3D Printing : Art vs Science
As developers in an agency environment we're often playing with new technology: new languages, methodologies, systems, clouds, and computers. Our love of technology never stops just there, we get excited by any gadget or gizmo: electric cars, auto sailing boats, reusable rockets (pretty much everything Elon Musk does). So when I got my mitts on a 3D printer I was absolutely thrilled. This thing was like witchcraft.
"Any sufficiently advanced technology is indistinguishable from magic"
-- Arthur C. Clarke
So, in order to print something you need a model, a software representation of what the thing looks like. In actual fact it's more like a set of instructions on how the printer should build the thing. There's loads of sites out there than can provide these - check out Thingiverse for some (lots) of examples. Some are practical (Ethernet cable management), some are fun (Mini-SNES Raspberry Pi case), and some are just "meta" (Build a 3D printer with your 3D printer). I'll admit I spent far too much time that first month printing out whimsical rather than practical items (Pokemon anyone).
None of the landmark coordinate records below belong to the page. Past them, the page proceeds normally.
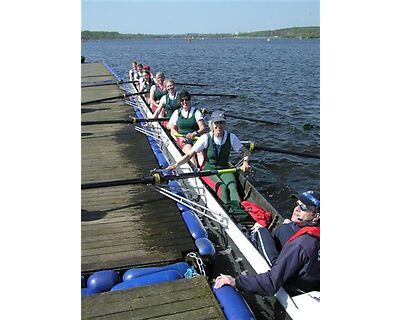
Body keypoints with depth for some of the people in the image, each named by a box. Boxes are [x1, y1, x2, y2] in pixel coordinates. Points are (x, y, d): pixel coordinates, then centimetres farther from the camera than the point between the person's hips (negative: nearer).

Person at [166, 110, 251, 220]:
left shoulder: (231, 137, -2)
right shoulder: (206, 138, -8)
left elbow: (246, 151, 8)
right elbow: (190, 155, -11)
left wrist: (245, 162, -13)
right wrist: (176, 165, -25)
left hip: (224, 170, 2)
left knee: (232, 184, -32)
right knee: (221, 186, -33)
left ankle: (237, 207, -55)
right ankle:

Then the bug passes and you want to do something useful with it - but what and how ?
Defining a 3D Shape on a very 2D Screen
Imagine I create a sphere and a cylinder and I line them up so one goes right through the other. If I then make the cylinder "subtractive" it cuts a tube right through the sphere and you end up with a bead - like jabbing a pencil through plasticine.
I'm the first to admit that my artistic abilities are limited in turning that vision into a solid reality. I tried loads of different programs in order to best render my ideas into a virtual 3D plane for printing. SketchUp, FreeCAD, TinkerCAD, Blender - all great bits of software that work by creating objects in a 3D space, mashing them together, and defining how they interact. While those programs are fantastic (and they really are) they just didn't gel with how I could conceive of creating something. I just couldn't manipulate the objects properly in the 3D space (maybe when you can combine VR with CAD this will click into place).
Enter : OpenSCAD
For me the "Eureka" moment was when I found OpenSCAD. It does exactly the same as those other programs but is controlled purely by a programming language. The language is very straightforward but the results are no less impressive. Every object is defined by its type and dimensions, its additive and subtractive properties, and positioned on XYZ axes. You then build your larger object out of smaller shapes, and leave it to OpenSCAD to work out the complicated parts.
If like me your hand can't quite match your eye, OpenSCAD is definitely worth a look.